In their study, the scientists analysed cell samples from three people with PCD who had different DNAH5 mutations. Initial classical diagnostics – including high-speed video microscopy, immunofluorescence and transmission electron microscopy – revealed a consistent pattern: the cilia were immobile, the outer dynein arm was missing. 

However, advanced methods produced a more nuanced picture. Using mass spectrometry, the scientists ascertained the protein composition of the isolated cilia. On top of this, they carried out a high-resolution, three-dimensional reconstruction of their internal structure using cryo-electron tomography. The scientists found that the internal composition of the cilia differed significantly depending on the type and position of the mutation in the DNAH5 gene. 

This finding is at variance with the previous notion that all mutations in this gene have a similar structural effect. Instead, it is clear that the diagnosis of “PCD” encompasses very different molecular forms of the disease.

Structural loss beyond what was expected

This study focused on the outer dynein arms. However, in some patients the inner dynein arms (IDAs) are affected – along with the nexin-dynein regulatory complex (N-DRC), a key linking element that coordinates the movement of the cilia. 

In some cases, parts of the intracellular transport system, the IFT complex, which is responsible for the maintenance of the cilia, can be reduced. Notably, mutations that cause premature termination of translation, known as truncating mutations, typically lead to a more extensive loss of axonemal proteins than mutations in which translation terminates later.

From this it follows that the position of the mutation within the gene affects which ciliary structures become dysfunctional, despite the clinical symptoms of the people affected appearing almost identical. This highlights the importance of molecular analyses for the differentiated diagnosis of rare diseases such as PCD.

Unexpected discoveries: New building blocks of the cilium

In addition to the anticipated loss of proteins, the scientists also identified three proteins that were not previously known to be components of human cilia: CFAP97, VWA3B and DTHD1. These proteins were found in healthy cilia. However, they were completely absent from samples taken from patients with a DNAH5 mutation. 

The unknown role of these proteins in the structure of cilia and for motility control opens up new perspectives for both fundamental research and clinical applications, such as future diagnostic procedures, or treatments that could replace the missing proteins using mRNA techniques.

Conclusion: A more complex picture of PCD

The results suggest that primary ciliary dyskinesia should not be viewed as a uniform condition. “The molecular diversity we have observed could explain why the clinical course and the symptoms of the disease vary so greatly,” says Charlotte de Ceuninck. 

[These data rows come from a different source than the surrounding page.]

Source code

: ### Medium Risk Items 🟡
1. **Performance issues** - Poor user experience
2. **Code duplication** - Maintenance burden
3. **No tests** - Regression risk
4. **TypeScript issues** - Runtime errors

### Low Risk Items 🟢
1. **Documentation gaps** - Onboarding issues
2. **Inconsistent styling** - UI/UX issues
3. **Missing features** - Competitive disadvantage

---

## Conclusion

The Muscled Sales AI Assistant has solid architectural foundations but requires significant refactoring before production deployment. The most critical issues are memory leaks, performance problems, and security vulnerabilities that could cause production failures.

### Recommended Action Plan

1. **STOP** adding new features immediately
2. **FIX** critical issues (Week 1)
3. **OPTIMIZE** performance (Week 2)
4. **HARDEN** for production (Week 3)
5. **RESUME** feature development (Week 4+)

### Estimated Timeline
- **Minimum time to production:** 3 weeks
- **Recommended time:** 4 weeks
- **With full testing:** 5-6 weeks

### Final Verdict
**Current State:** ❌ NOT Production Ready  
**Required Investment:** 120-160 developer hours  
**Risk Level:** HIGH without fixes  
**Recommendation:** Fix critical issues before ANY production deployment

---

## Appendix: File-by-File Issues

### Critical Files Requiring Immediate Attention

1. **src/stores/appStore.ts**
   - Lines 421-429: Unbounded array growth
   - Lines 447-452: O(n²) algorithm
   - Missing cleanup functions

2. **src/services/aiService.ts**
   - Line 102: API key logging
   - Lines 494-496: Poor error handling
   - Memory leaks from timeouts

In future, identifying such subtypes – for example, through high-resolution proteomic analyses to comprehensively examine the protein composition of cells – alongside cryo-electron tomography could pave the way for early diagnosis. This, in turn, would allow therapeutic interventions to begin earlier, helping to halt or slow the progression of lung damage, hearing loss or fertility disorders. “Once we have a better understanding of the molecular differences, we will not only be able to recognise the disease sooner, but also apply more targeted treatments,” adds Takashi Ishikawa.